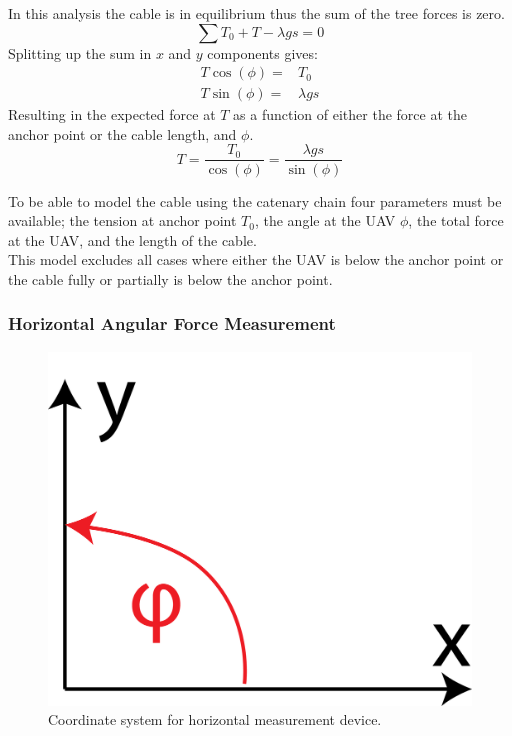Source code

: \noindent
In this analysis the cable is in equilibrium thus the sum of the tree forces is zero. 
\begin{equation}
\sum T_0 + T -\lambda gs = 0
\end{equation}
Splitting up the sum in $x$ and $y$ components gives:
\begin{eqnarray}
T\cos(\phi) =& T_0 \\
T \sin(\phi) =& \lambda g s
\end{eqnarray}
Resulting in the expected force at $T$ as a function of either the force at the anchor point or the cable length, and $\phi$.
\begin{equation}
T = \frac{T_0}{\cos(\phi)} = \frac{\lambda g s}{\sin(\phi)}
\end{equation}

\noindent
To be able to model the cable using the catenary chain four parameters must be available; the tension at anchor point $T_0$, the angle at the UAV $\phi$, the total force at the UAV, and the length of the cable.\\

\noindent
This model excludes all cases where either the UAV is below the anchor point or the cable fully or partially is below the anchor point.



   

\subsubsection{Horizontal Angular Force Measurement}
\label{sec:horizontalMeasurementAnalysis}
\begin{figure}[hbtp]
\centering
\includegraphics[scale=0.25]{graphics/horizontal_coordinatesystem.png}
\caption{Coordinate system for horizontal measurement device.}
\end{figure}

******************************

#### [Job]
Your answer should be an exact copy of the entries above, with no images included.

#### [Response for this exercise]
Source code

: \noindent
In this analysis the cable is in equilibrium thus the sum of the tree forces is zero. 
\begin{equation}
\sum T_0 + T -\lambda gs = 0
\end{equation}
Splitting up the sum in $x$ and $y$ components gives:
\begin{eqnarray}
T\cos(\phi) =& T_0 \\
T \sin(\phi) =& \lambda g s
\end{eqnarray}
Resulting in the expected force at $T$ as a function of either the force at the anchor point or the cable length, and $\phi$.
\begin{equation}
T = \frac{T_0}{\cos(\phi)} = \frac{\lambda g s}{\sin(\phi)}
\end{equation}

\noindent
To be able to model the cable using the catenary chain four parameters must be available; the tension at anchor point $T_0$, the angle at the UAV $\phi$, the total force at the UAV, and the length of the cable.\\

\noindent
This model excludes all cases where either the UAV is below the anchor point or the cable fully or partially is below the anchor point.



   

\subsubsection{Horizontal Angular Force Measurement}
\label{sec:horizontalMeasurementAnalysis}
\begin{figure}[hbtp]
\centering
\includegraphics[scale=0.25]{graphics/horizontal_coordinatesystem.png}
\caption{Coordinate system for horizontal measurement device.}
\end{figure}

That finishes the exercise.